= Cloem =

French company dealing in natural language processing

Cloem company logo

Cloem is a company based in Cannes, France, which applies natural language processing (NLP) technologies to assist patent applicants in creating variants of patent claims, called "cloems". According to the company, these "computer-generated claims can be published to keep potential competitors from attempting to file adjacent patent claims."

==Technology==
According to Cloem, dictionaries, ontologies and proprietary claim-drafting algorithms are used to draft alternative claims based on a client's original set of claims. In particular, the original set of claims is subject to various permutations and linguistic manipulations "by considering alternative definitions for terms as well as “synonyms, hyponyms, hyperonyms, meronyms, holonyms, and antonyms.”"

==Possible uses==
Cloem can optionally publish one or more created texts, as electronic publications or as paper-printed publications.

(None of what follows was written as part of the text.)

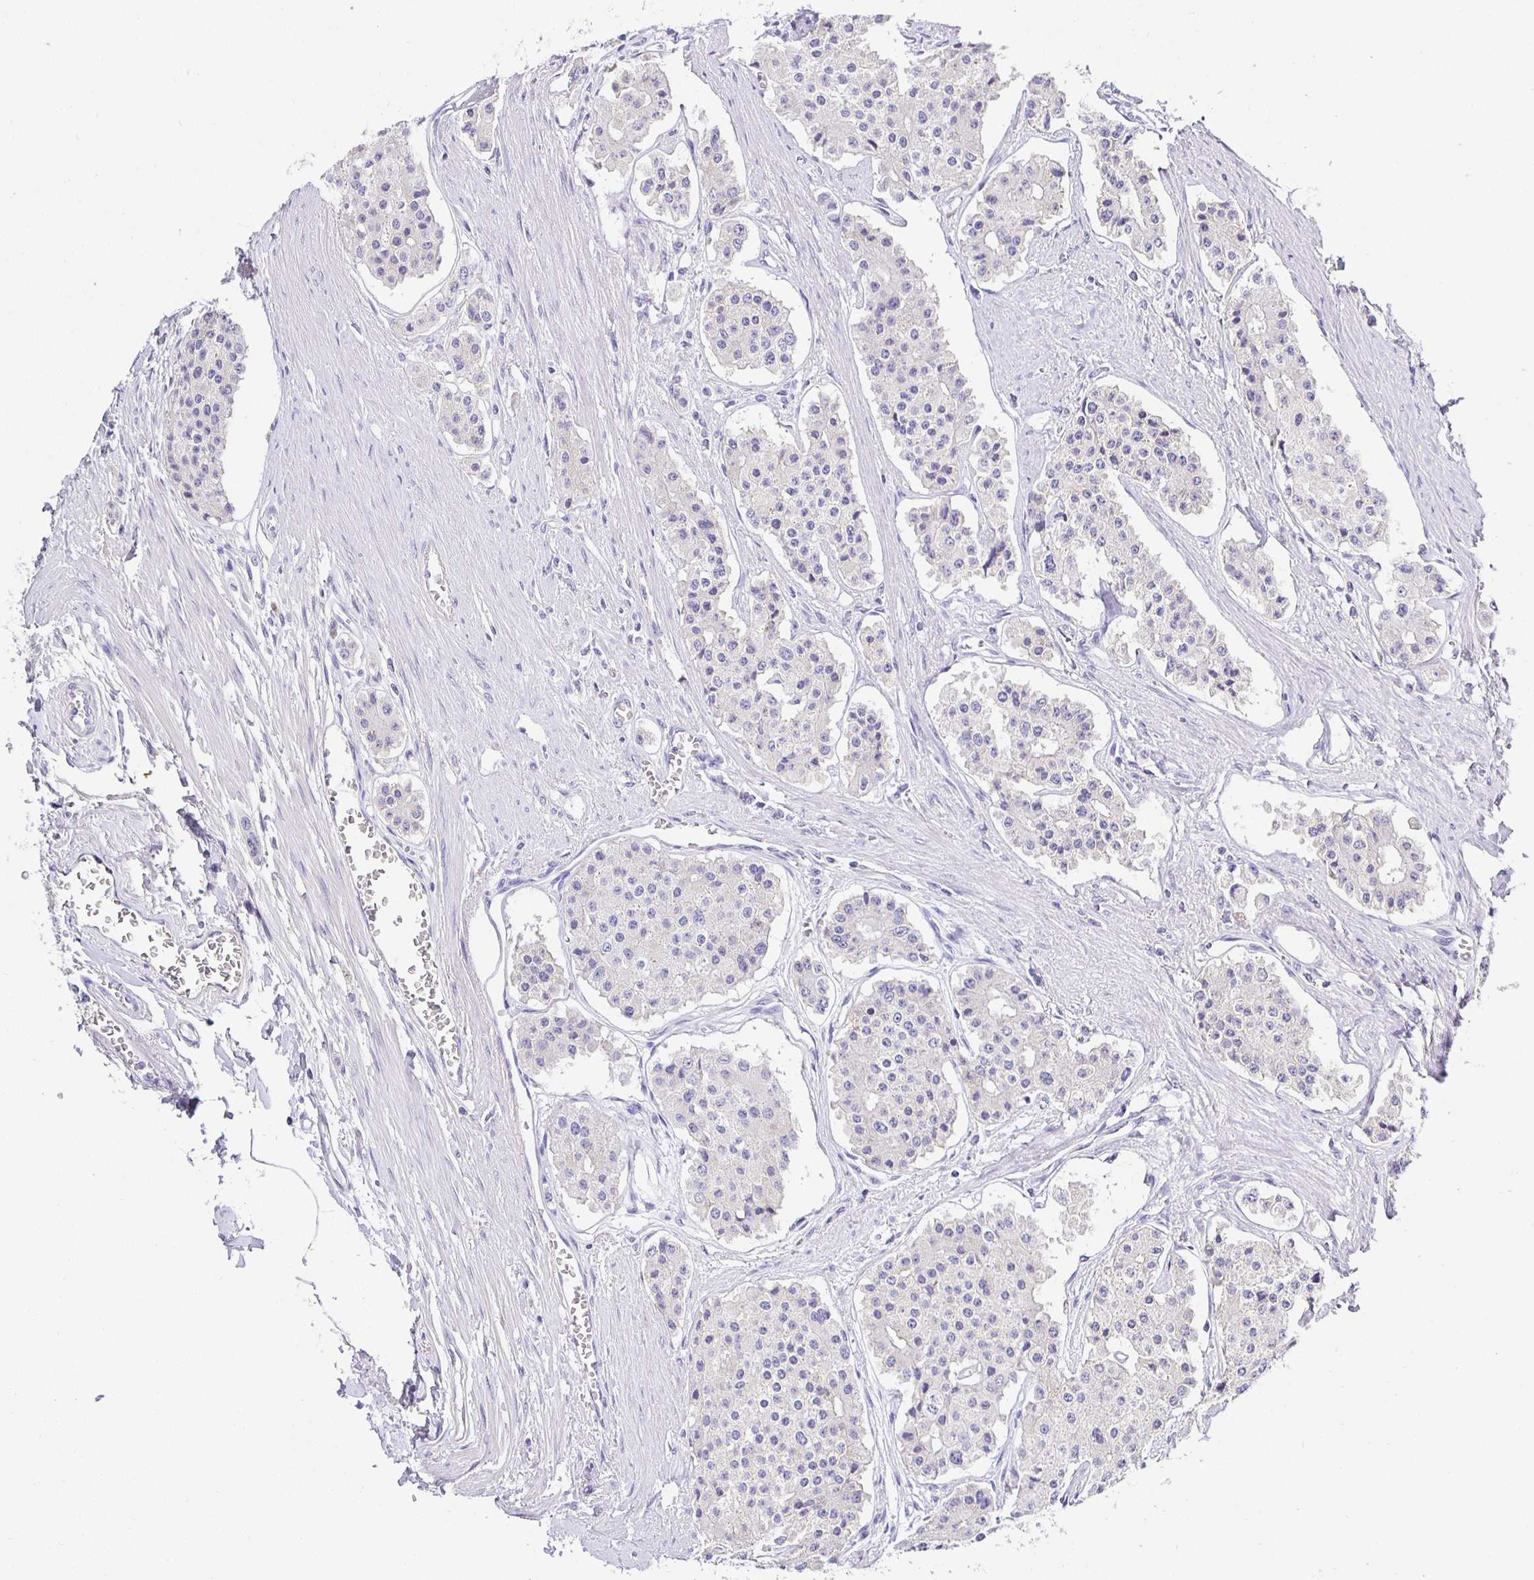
{"staining": {"intensity": "negative", "quantity": "none", "location": "none"}, "tissue": "carcinoid", "cell_type": "Tumor cells", "image_type": "cancer", "snomed": [{"axis": "morphology", "description": "Carcinoid, malignant, NOS"}, {"axis": "topography", "description": "Small intestine"}], "caption": "Immunohistochemistry (IHC) photomicrograph of neoplastic tissue: human malignant carcinoid stained with DAB reveals no significant protein positivity in tumor cells.", "gene": "OPALIN", "patient": {"sex": "female", "age": 65}}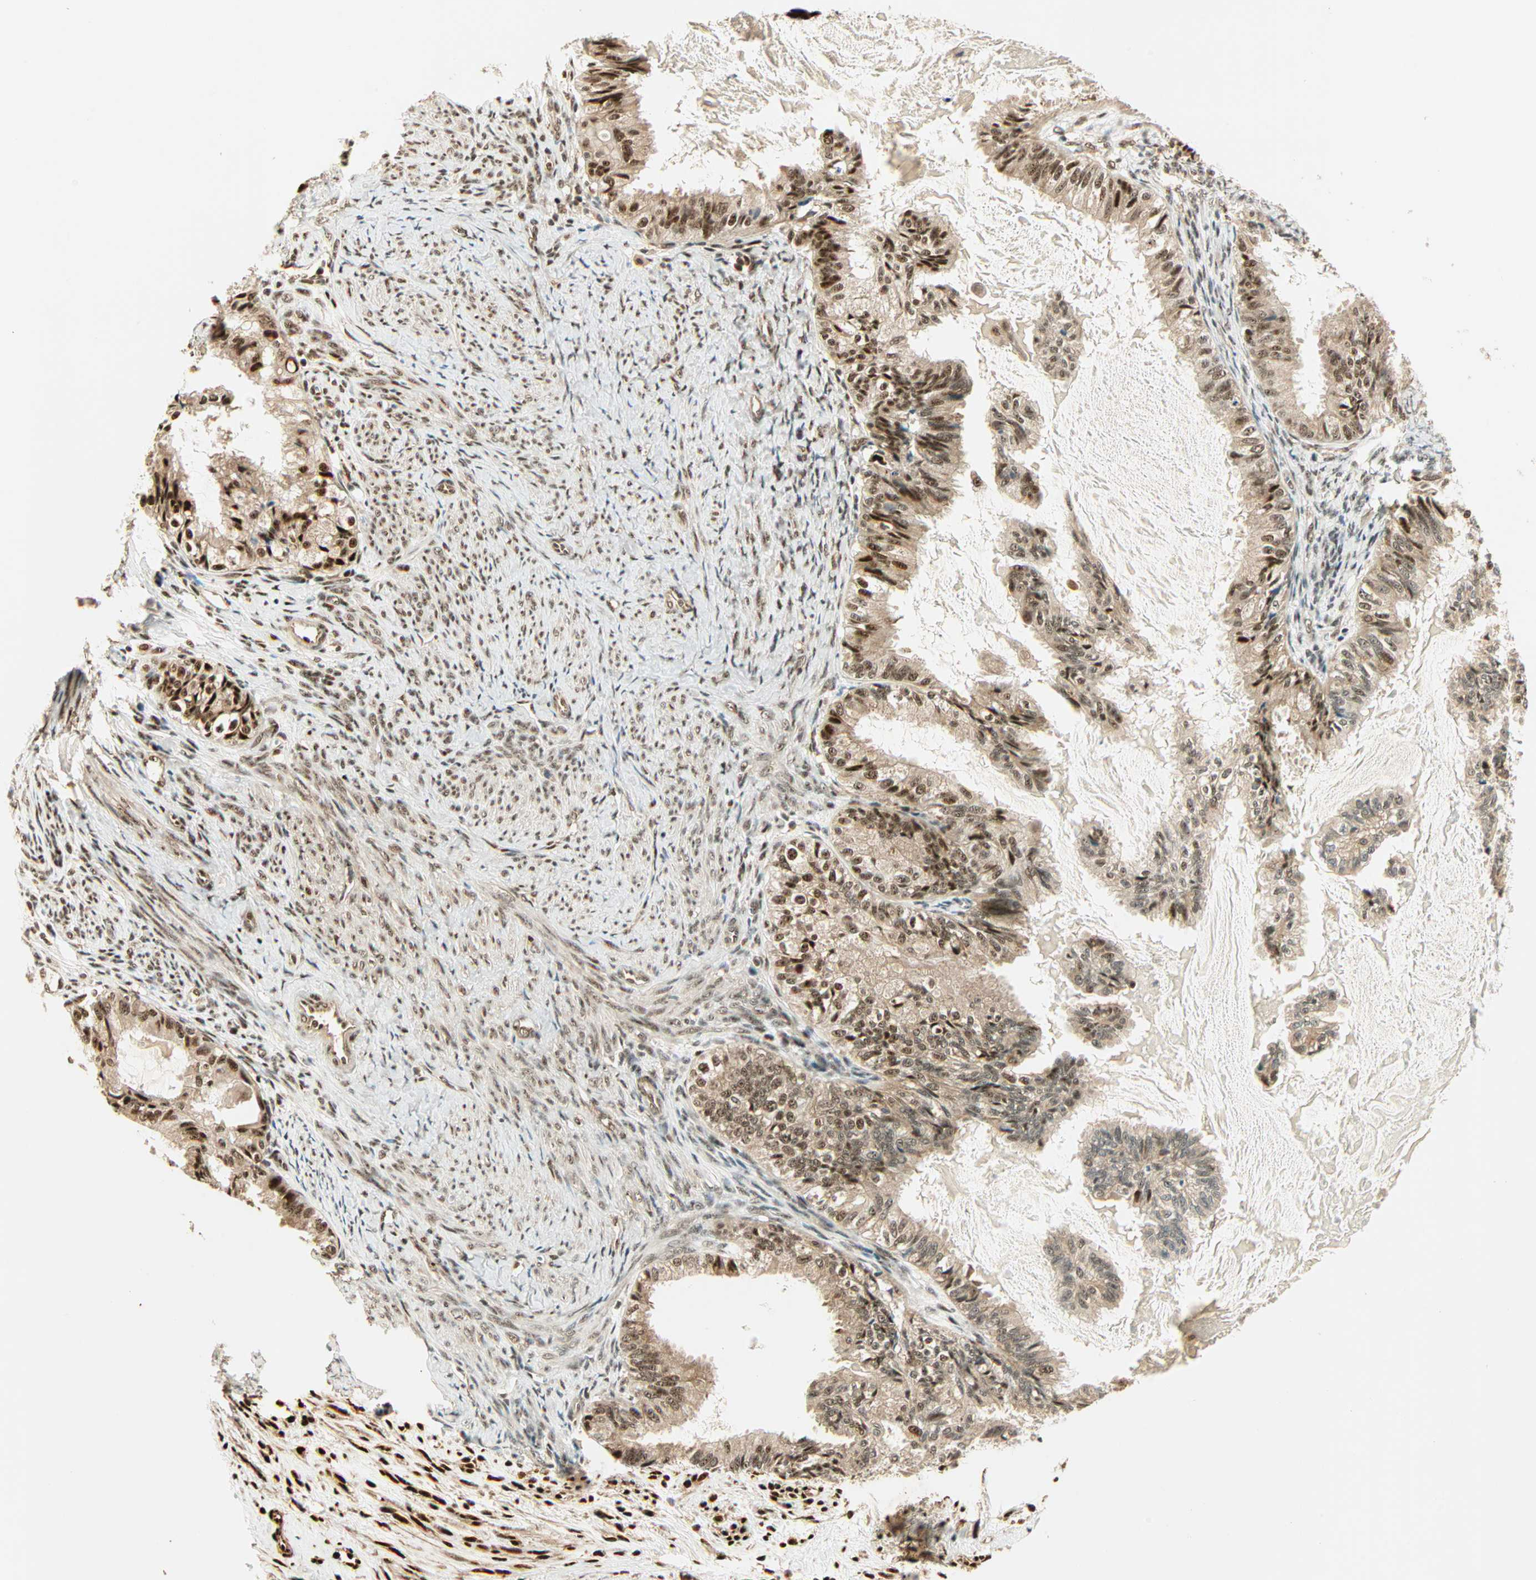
{"staining": {"intensity": "strong", "quantity": ">75%", "location": "cytoplasmic/membranous,nuclear"}, "tissue": "cervical cancer", "cell_type": "Tumor cells", "image_type": "cancer", "snomed": [{"axis": "morphology", "description": "Normal tissue, NOS"}, {"axis": "morphology", "description": "Adenocarcinoma, NOS"}, {"axis": "topography", "description": "Cervix"}, {"axis": "topography", "description": "Endometrium"}], "caption": "Cervical cancer (adenocarcinoma) was stained to show a protein in brown. There is high levels of strong cytoplasmic/membranous and nuclear positivity in about >75% of tumor cells.", "gene": "PNPLA6", "patient": {"sex": "female", "age": 86}}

These can potentially serve – through a defensive publication – as prior art to prevent another party for obtaining a patent on the subject-matter at stake. In other words, after an initial patent filing, an "improvement" patent (adjacent invention) can be applied for by another party, such as a competitor. By publishing variants of a patent claim, the risk of adverse patenting may potentially be decreased (improvement inventions may no longer be patentable).

Cloems may also be potentially patentable. One of the issues of patentability, however, is that only a natural person can be a listed as an inventor on a patent. Since cloems are produced by a computer based on a person's input, it is not clear if the computer or the person is the inventor. The inventorship of Cloem texts is an open question.